Wow, thanks Henry. It looks like the female parent is RADtee, the same seedling Bill used as the female parent of ‘Rainbow Knockout’. That’s interesting to know ‘Abraham Darby’ is the male of ‘Brite Eyes’. Hopefully ‘Brite Eyes’ will produce some really good offspring.

Brite eyes is the first hardy climber we introduced from Bill Radler. We have since introduced Winner Circle, Morning Magic and Can Can. They are Cane hardy zone 5 and crown hardy zone 4 from the information we have received back from our trials.
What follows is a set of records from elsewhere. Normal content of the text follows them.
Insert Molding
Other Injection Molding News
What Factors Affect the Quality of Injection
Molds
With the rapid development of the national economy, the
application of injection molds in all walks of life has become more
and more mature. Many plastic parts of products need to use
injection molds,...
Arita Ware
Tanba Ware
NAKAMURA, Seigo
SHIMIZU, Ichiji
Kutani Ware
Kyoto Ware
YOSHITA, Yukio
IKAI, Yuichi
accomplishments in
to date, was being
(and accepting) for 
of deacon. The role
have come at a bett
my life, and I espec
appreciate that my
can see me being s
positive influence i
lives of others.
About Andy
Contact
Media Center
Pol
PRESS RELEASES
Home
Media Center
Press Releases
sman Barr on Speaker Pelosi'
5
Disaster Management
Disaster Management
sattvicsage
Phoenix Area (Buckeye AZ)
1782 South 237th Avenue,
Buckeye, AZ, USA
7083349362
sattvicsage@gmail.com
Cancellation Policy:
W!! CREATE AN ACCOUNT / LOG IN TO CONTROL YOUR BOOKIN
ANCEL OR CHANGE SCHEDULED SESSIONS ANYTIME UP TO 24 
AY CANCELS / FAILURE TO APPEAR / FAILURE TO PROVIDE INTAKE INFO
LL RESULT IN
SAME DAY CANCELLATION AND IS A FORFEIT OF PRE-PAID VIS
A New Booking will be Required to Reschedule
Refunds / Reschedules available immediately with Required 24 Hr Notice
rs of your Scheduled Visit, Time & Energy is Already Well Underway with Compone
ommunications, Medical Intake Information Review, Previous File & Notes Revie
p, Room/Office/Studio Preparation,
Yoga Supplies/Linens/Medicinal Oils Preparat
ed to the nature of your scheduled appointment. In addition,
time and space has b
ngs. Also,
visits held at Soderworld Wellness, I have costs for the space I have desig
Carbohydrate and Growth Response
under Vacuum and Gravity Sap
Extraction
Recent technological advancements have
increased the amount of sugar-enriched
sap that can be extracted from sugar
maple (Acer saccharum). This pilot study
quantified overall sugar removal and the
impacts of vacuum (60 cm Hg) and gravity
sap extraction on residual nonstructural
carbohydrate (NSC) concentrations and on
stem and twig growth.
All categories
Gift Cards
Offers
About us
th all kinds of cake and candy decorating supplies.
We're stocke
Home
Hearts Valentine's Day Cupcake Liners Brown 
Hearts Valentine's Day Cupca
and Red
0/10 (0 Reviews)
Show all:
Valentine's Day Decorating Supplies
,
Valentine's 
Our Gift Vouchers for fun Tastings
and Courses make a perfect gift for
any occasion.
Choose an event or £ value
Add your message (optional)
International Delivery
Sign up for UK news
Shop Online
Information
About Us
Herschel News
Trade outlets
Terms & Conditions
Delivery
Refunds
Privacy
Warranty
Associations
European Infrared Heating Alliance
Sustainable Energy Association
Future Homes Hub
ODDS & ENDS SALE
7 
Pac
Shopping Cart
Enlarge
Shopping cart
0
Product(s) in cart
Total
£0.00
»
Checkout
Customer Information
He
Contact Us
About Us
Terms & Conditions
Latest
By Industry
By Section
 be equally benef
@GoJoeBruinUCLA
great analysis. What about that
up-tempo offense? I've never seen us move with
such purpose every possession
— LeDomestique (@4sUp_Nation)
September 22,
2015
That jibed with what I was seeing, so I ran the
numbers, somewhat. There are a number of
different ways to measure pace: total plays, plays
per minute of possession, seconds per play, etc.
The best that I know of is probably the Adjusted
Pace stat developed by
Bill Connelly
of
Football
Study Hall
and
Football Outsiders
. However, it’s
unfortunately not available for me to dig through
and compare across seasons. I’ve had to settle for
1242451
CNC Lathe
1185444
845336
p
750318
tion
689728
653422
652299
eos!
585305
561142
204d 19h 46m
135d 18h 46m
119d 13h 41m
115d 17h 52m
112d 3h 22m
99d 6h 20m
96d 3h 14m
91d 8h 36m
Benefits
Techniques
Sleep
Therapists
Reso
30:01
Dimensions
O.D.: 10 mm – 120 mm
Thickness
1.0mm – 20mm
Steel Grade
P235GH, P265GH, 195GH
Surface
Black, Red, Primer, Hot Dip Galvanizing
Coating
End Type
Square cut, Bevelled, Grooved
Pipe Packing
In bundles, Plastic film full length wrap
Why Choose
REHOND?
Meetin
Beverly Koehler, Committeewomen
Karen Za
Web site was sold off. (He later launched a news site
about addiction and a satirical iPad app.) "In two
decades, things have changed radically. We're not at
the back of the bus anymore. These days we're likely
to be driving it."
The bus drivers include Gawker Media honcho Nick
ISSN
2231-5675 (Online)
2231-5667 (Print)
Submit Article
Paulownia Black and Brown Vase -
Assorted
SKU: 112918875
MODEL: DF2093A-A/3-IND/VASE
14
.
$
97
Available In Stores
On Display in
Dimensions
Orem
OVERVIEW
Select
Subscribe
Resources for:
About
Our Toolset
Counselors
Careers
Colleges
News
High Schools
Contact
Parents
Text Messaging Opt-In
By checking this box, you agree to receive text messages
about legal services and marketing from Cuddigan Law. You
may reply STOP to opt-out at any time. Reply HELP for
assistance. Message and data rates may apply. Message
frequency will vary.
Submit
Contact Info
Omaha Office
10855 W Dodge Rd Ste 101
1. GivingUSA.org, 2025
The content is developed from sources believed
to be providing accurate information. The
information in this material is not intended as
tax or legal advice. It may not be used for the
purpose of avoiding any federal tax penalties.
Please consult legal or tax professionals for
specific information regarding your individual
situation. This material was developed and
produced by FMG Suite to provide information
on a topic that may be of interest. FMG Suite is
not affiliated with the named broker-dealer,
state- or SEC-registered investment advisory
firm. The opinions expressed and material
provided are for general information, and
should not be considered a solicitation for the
Brite Eyes continues to survive in my Zone 3 location as a nice and compact shrub–about 30-36 inches–4 winters now. Dieback is pretty much to the crown but it comes back gangbusters and each year the number of canes increases. Brite Eyes has become a well-established and truly lovely rose with excellent bloom production and what was generally outstanding disease resistance. I personally consider it one of Mr. Radler’s best roses. I have used BE in crosses and one of my nicest and most floriferous seedlings to date has BE as the female parent. So why is is that there must always be a fly in the ointment? Late last year in June I had to remove one cane on BE as it was badly affected by Downy mildew–no big deal. Late in the season BE presented with blackspot, although defoliation was minimal–a bit disturbing after three years of stellar performance (really more if you consider the two years it spent in a pot). This year I had to remove 2 canes for Downy mildew and a number of my seedlings that have BE or my BE seedling as a parent were tossed due to Downy mildew–I’m usually not tossing many seedlings this early in the season. Now, the conditions for DM are especially good (or should I say bad) this year. David Z confirmed DM on his Brite Eyes and also had blackspot show up on his plant last fall so this wasn’t just my observation. This is unfortunate as BE has been tested and shown to be resistant to the three most common races of blackspot in the US. It is also interesting to hear some of the recent comments that have been made speculating that DM seems to show up on the most black-spot resistant roses. I had already come to the same conclusion as I am seeing more and more DM as blackspot decreases, but I’m not sure what the implications may be. What I know now is that there will always be something out there. All living things come with genetic faults and there will always be disease. We keep striving for better plants and the breeders out there have made tremendous progress. Whether in human or plant it seems that eliminating one disease just opens the door for another and we can only continue to react. I still love Brite Eyes.

Not sure if the correlation between downy and black spot is not due to the fact that the most popular black spot resistant roses are propagated by the 10’s of 1000 in greenhouses where conditions and inoculum of downy are everywhere.In other words, is this genetic or environmental?